Pre-Clinical Research

Poster Number: Virtual


Allen Murray, Ph.D., Glycan Technologies, Inc.

One issue with a number of publications on enzyme replacement therapy in Pompe disease is with the glycogen determination on mouse tissues. Glycogen is a polysaccharide consisting of different sizes of particles. In the analysis of tissues, if the boiled tissue homogenate is centrifuged before the amyloglucosidase incubation to release glucose from glycogen, it is possible that glycogen may be precipitated along with proteins. The centrifugation steps used in glycogen determinations in publications varies from about 300 × g to 18,000 × g. Therefore, clearly all of the work is not measuring the same component. The problem with the commercial kits is that their protocol involves the centrifugation of the boiled homogenate, usually up to 18,000 x g, for 5 to 10 minutes and the supernatant is used for the amyloglucosidase incubation. The commercial kits specify centrifugation to avoid particulate matter in the 96 well plates used for the assay.
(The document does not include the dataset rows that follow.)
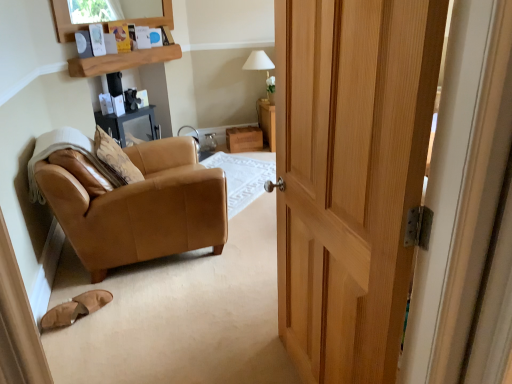
The height and width of the screenshot is (384, 512). I want to click on vacant space behind tan suede slippers at lower left, so click(104, 283).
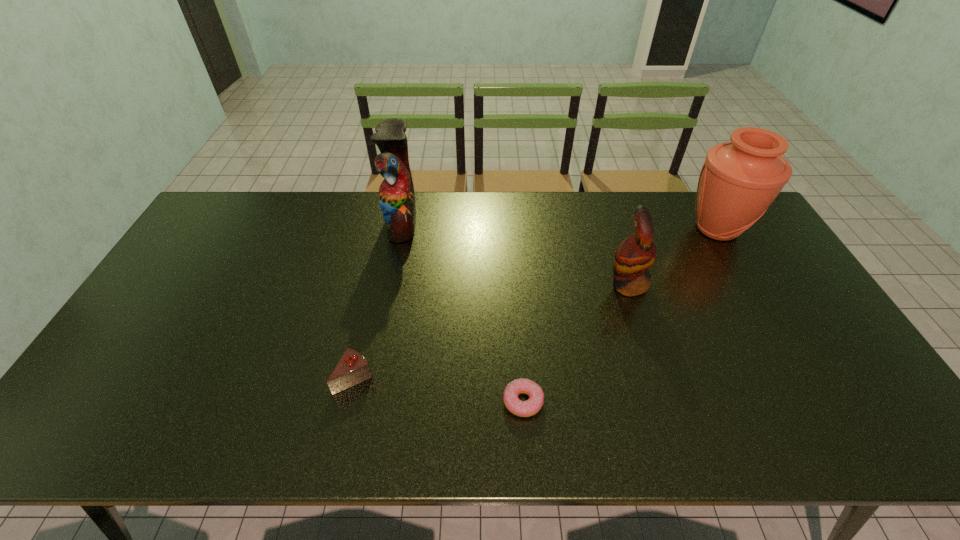
I want to click on vase, so click(x=739, y=180).

In order to click on the left parrot in this screenshot , I will do click(396, 195).

This screenshot has height=540, width=960. I want to click on the farther parrot, so click(396, 195).

The height and width of the screenshot is (540, 960). Find the location of `the third shortest object`. the third shortest object is located at coordinates (636, 254).

The height and width of the screenshot is (540, 960). Find the location of `the third nearest object`. the third nearest object is located at coordinates (636, 254).

The width and height of the screenshot is (960, 540). What are the coordinates of `the fourth tallest object` in the screenshot? It's located at (352, 368).

Where is `doughnut`? doughnut is located at coordinates (530, 407).

Locate an element on the screen. the shortest object is located at coordinates click(x=530, y=407).

I want to click on free space located on the front of the vase, so (740, 270).

You are a GUI agent. You are given a task and a screenshot of the screen. Output one action in this format:
    pyautogui.click(x=<x>, y=<y>)
    Task: Click on the vacant area located at the face of the left parrot
    
    Given the screenshot: What is the action you would take?
    pyautogui.click(x=470, y=221)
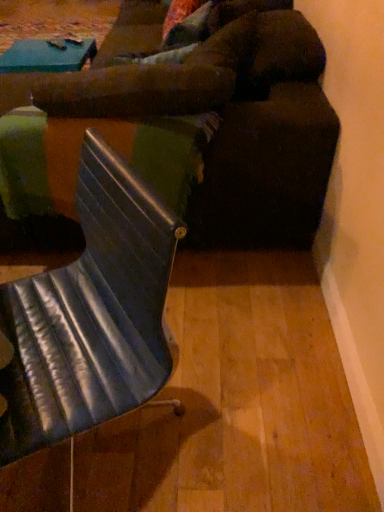
Question: Considering the relative sizes of metallic blue chair at center and metallic silver table at center in the image provided, is metallic blue chair at center bigger than metallic silver table at center?

Choices:
 (A) yes
 (B) no

Answer: (A)

Question: From the image's perspective, is metallic blue chair at center over metallic silver table at center?

Choices:
 (A) yes
 (B) no

Answer: (B)

Question: Does metallic blue chair at center appear on the left side of metallic silver table at center?

Choices:
 (A) no
 (B) yes

Answer: (A)

Question: From a real-world perspective, is metallic blue chair at center positioned over metallic silver table at center based on gravity?

Choices:
 (A) no
 (B) yes

Answer: (B)

Question: Does metallic blue chair at center have a lesser width compared to metallic silver table at center?

Choices:
 (A) no
 (B) yes

Answer: (B)

Question: From a real-world perspective, relative to metallic blue chair at center, is metallic silver table at center vertically above or below?

Choices:
 (A) below
 (B) above

Answer: (A)

Question: Is metallic silver table at center in front of or behind metallic blue chair at center in the image?

Choices:
 (A) front
 (B) behind

Answer: (B)

Question: Looking at the image, does metallic silver table at center seem bigger or smaller compared to metallic blue chair at center?

Choices:
 (A) big
 (B) small

Answer: (B)

Question: In the image, is metallic silver table at center on the left side or the right side of metallic blue chair at center?

Choices:
 (A) right
 (B) left

Answer: (B)

Question: Is velvet brown couch at center wider or thinner than metallic blue chair at center?

Choices:
 (A) wide
 (B) thin

Answer: (A)

Question: Considering the positions of velvet brown couch at center and metallic blue chair at center in the image, is velvet brown couch at center taller or shorter than metallic blue chair at center?

Choices:
 (A) short
 (B) tall

Answer: (B)

Question: Based on their sizes in the image, would you say velvet brown couch at center is bigger or smaller than metallic blue chair at center?

Choices:
 (A) small
 (B) big

Answer: (B)

Question: From a real-world perspective, is velvet brown couch at center above or below metallic blue chair at center?

Choices:
 (A) above
 (B) below

Answer: (A)

Question: Is point (89, 318) closer or farther from the camera than point (18, 197)?

Choices:
 (A) farther
 (B) closer

Answer: (B)

Question: Is metallic blue chair at center in front of or behind metallic silver table at center in the image?

Choices:
 (A) behind
 (B) front

Answer: (B)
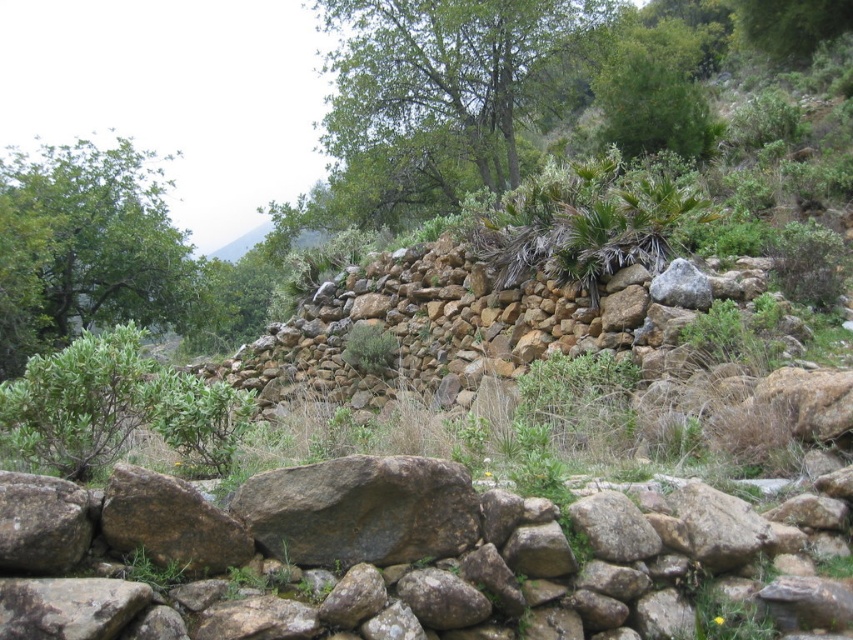
Can you confirm if green leafy tree at upper left is smaller than gray rough rock at center?

No, green leafy tree at upper left is not smaller than gray rough rock at center.

Can you confirm if green leafy tree at upper left is thinner than gray rough rock at center?

No, green leafy tree at upper left is not thinner than gray rough rock at center.

Between point (115, 252) and point (407, 502), which one is positioned behind?

The point (115, 252) is behind.

Locate an element on the screen. green leafy tree at upper left is located at coordinates (90, 248).

Does green leafy tree at upper center have a smaller size compared to gray rough rock at center?

Actually, green leafy tree at upper center might be larger than gray rough rock at center.

Who is more forward, (364, 144) or (241, 490)?

Positioned in front is point (241, 490).

Where is `green leafy tree at upper center`? The image size is (853, 640). green leafy tree at upper center is located at coordinates (436, 97).

Between rusty stone wall at center and green leafy bush at lower left, which one has more height?

With more height is green leafy bush at lower left.

Can you confirm if rusty stone wall at center is shorter than green leafy bush at lower left?

Correct, rusty stone wall at center is not as tall as green leafy bush at lower left.

Image resolution: width=853 pixels, height=640 pixels. Describe the element at coordinates (363, 556) in the screenshot. I see `rusty stone wall at center` at that location.

Identify the location of rusty stone wall at center. The image size is (853, 640). (363, 556).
Also a number of papers describe glycogen determination of glucose released by amyloglucosidase without giving details but often citing a reference. Unfortunately, the reference cited does not always mention the details either. Therefore, the result is a large number of published papers in which the complete glycogen procedure is not described making it impossible for the work to be reproduced. Given the nature of glycogen and boiling extracts before centrifugation and using only the supernatant for the degradation of glycogen and determination of glucose released does not represent the true glycogen content of the tissue. This problem is present in a large number of papers on a number of subjects other than the papers on ERT and Pompe disease. Based on citations listed on company web sites and the papers with lack of detail it is likely that the number of publications with the problem may number in the hundreds.